На пути, который привел Гана, компетентного, но сравнительно незаметного германского профессора, к осуществлению его знаменитых экспериментов в 1938 г., можно отметить несколько придорожных вех. Первой такой вехой явилось прибытие в 1907 г. из Вены в Берлин Лизы Мейтнер, профессора физики. Этой красивой и независимой женщине суждено было достигнуть исключительного положения в ядерной физике. «Она приехала из Вены для того, чтобы прослушать лекции Макса Планка по теоретической физике, и в свободное время посещала мою лабораторию, чтобы поработать со мной»,— объяснял Ган.

Несмотря на существовавшие предубеждения против женщин, вступающих на путь научной карьеры в области ядерной физики (предубеждение, не исчезнувшее полностью и сегодня), Лиза Мейтнер преуспела. Временная остановка в Берлине затянулась сначала на месяцы, а потом на годы. Когда кайзер Вильгельм II лично открывал свое Общество содействия науке в 1911 г., оба они, Мейтнер и Гаи, получили назначение в радиохимический отдел первого института, основанного Обществом. Это была вторая веха на жизненном пути Гана. Далее его карьера развивалась так же, как и у Лизы Мейтнер. Менее чем в десятилетие радиохимический отдел разросся и превратился в два отдела: одним — радиохимическим — руководил Ган, другой — ядерная физика — возглавляла д-р Мейтнер. В 1928 г. Ган был назначен директором всего института. Этот пост он занимал в течение 30-х годов.

Постепенно накапливая знания, Ган, Мейтнер и, несколько позднее, способный ассистент Фриц Штрассман начали серию решающих экспериментов. Как и ранние работы Резерфорда и Кокрофта с Уолтоном, эти эксперименты включали в себя бомбардировку мишени атомными частицами. Но между ранними работами по превращению вещества и тем, что было начато в Институте кайзера Вильгельма в конце 30-х годов, имелось два существенных различия. Прежде всего, в качестве бомбардирующих частиц использовались не положительно заряженные протоны, а нейтроны, открытые проф. Чедвиком в Кавендишской лаборатории только в 1932 г. Нейтроны представляют собой незаряженные частицы, которые вместе с протонами находятся в атомном ядре. У них как ядерных снарядов было большее преимущество перед протонами, применявшимися в первых экспериментах. Не имея электрического заряда, нейтроны не отталкивались положительно заряженными протонами в ядре: теперь любой ядерный снаряд, который попадал в ядерную мишень, не подвергался опасности отклонения в последний момент, как это было с протонами. Второе, и значительно более важное, было то, что берлинские ученые применяли в своих работах в качестве «мишени» не только легкие элементы. Азот, использовавшийся Резерфордом, как известно, имеет семь протонов в своем ядре, у лития, применявшегося Кокрофтом и Уолтоном, их только три. Немцы же решили использовать уран, ядро которого содержит 92 протона — более чем у какого-либо другого существующего в природе элемента.

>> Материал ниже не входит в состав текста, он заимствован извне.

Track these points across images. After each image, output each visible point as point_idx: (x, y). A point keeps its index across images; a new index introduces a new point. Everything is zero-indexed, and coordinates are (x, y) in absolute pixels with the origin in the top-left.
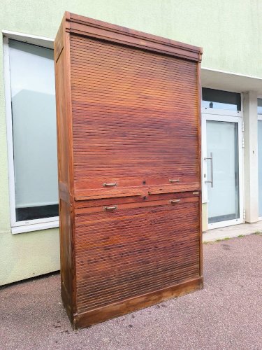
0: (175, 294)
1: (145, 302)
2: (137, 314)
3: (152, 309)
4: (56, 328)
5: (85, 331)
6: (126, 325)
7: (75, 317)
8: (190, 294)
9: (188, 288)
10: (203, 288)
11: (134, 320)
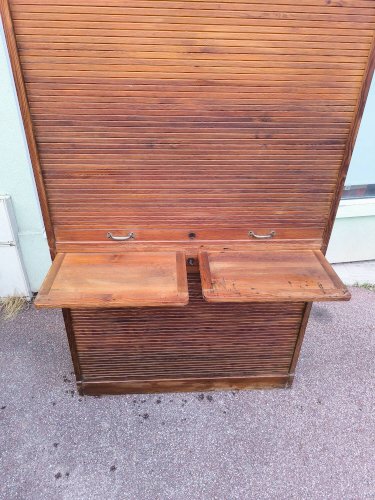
0: (235, 387)
1: (182, 386)
2: (166, 397)
3: (191, 397)
4: (65, 381)
5: (91, 401)
6: (141, 412)
7: (78, 384)
8: (262, 392)
9: (261, 384)
10: (290, 387)
11: (157, 407)
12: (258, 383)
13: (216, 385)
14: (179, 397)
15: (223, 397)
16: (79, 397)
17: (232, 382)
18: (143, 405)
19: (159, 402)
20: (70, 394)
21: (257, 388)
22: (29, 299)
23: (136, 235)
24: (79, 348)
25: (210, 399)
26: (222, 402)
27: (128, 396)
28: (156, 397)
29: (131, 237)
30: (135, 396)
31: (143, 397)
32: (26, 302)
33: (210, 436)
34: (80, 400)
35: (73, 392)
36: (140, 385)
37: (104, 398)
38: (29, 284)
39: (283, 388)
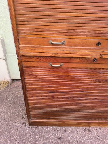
0: (100, 126)
2: (69, 129)
3: (80, 129)
4: (23, 118)
5: (34, 128)
6: (58, 136)
7: (28, 121)
11: (65, 134)
13: (92, 124)
14: (75, 129)
16: (29, 126)
17: (100, 124)
18: (58, 132)
19: (65, 131)
20: (24, 125)
22: (10, 82)
23: (66, 43)
24: (30, 105)
25: (89, 131)
26: (95, 133)
27: (51, 127)
28: (64, 128)
29: (63, 44)
30: (54, 127)
31: (58, 128)
32: (8, 83)
34: (29, 128)
35: (26, 124)
36: (57, 123)
37: (40, 128)
38: (10, 76)
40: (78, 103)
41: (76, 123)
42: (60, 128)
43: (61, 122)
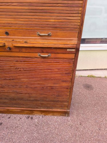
0: (43, 114)
2: (14, 116)
8: (56, 117)
9: (55, 114)
10: (68, 116)
11: (8, 120)
12: (53, 113)
14: (18, 116)
15: (38, 118)
17: (42, 112)
18: (2, 119)
19: (9, 118)
21: (53, 115)
25: (32, 118)
26: (36, 120)
28: (9, 115)
31: (4, 115)
33: (25, 136)
36: (2, 110)
39: (65, 116)
40: (14, 91)
41: (19, 110)
42: (6, 115)
43: (5, 110)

Причиной такого выбора было то, что итальянский физик Энрико Ферми (как и многие другие, вынужденный бежать из Европы и сыгравший впоследствии решающую роль в создании атомной бомбы) уже пользовался ураном и получил результаты, которые не так просто было сразу понять. Следует помнить, что до этого времени во всех искусственных ядерных превращениях — а они были осуществлены в лабораториях всего мира — имели дело с удалением небольшого количества частиц из ядра. Когда Ферми в результате бомбардировки урана получил новый продукт, то ученые решили, что это протактиний, открытый Ганом и Мейтнер в 1917 г.,— единственное вещество, ядро которого содержит 91 протон. Но имелись обстоятельства, заставлявшие думать, что новое вещество — все же не протактиний. Окончательно решить этот вопрос мешало то, что количество полученного вещества было ничтожно малым и его не хватало для обычного анализа. Поэтому, когда Ган, Мейтнер и Штрассман начали свои работы, целью их исследований было установить точно, что же происходит с ураном, когда он подвергается бомбардировке.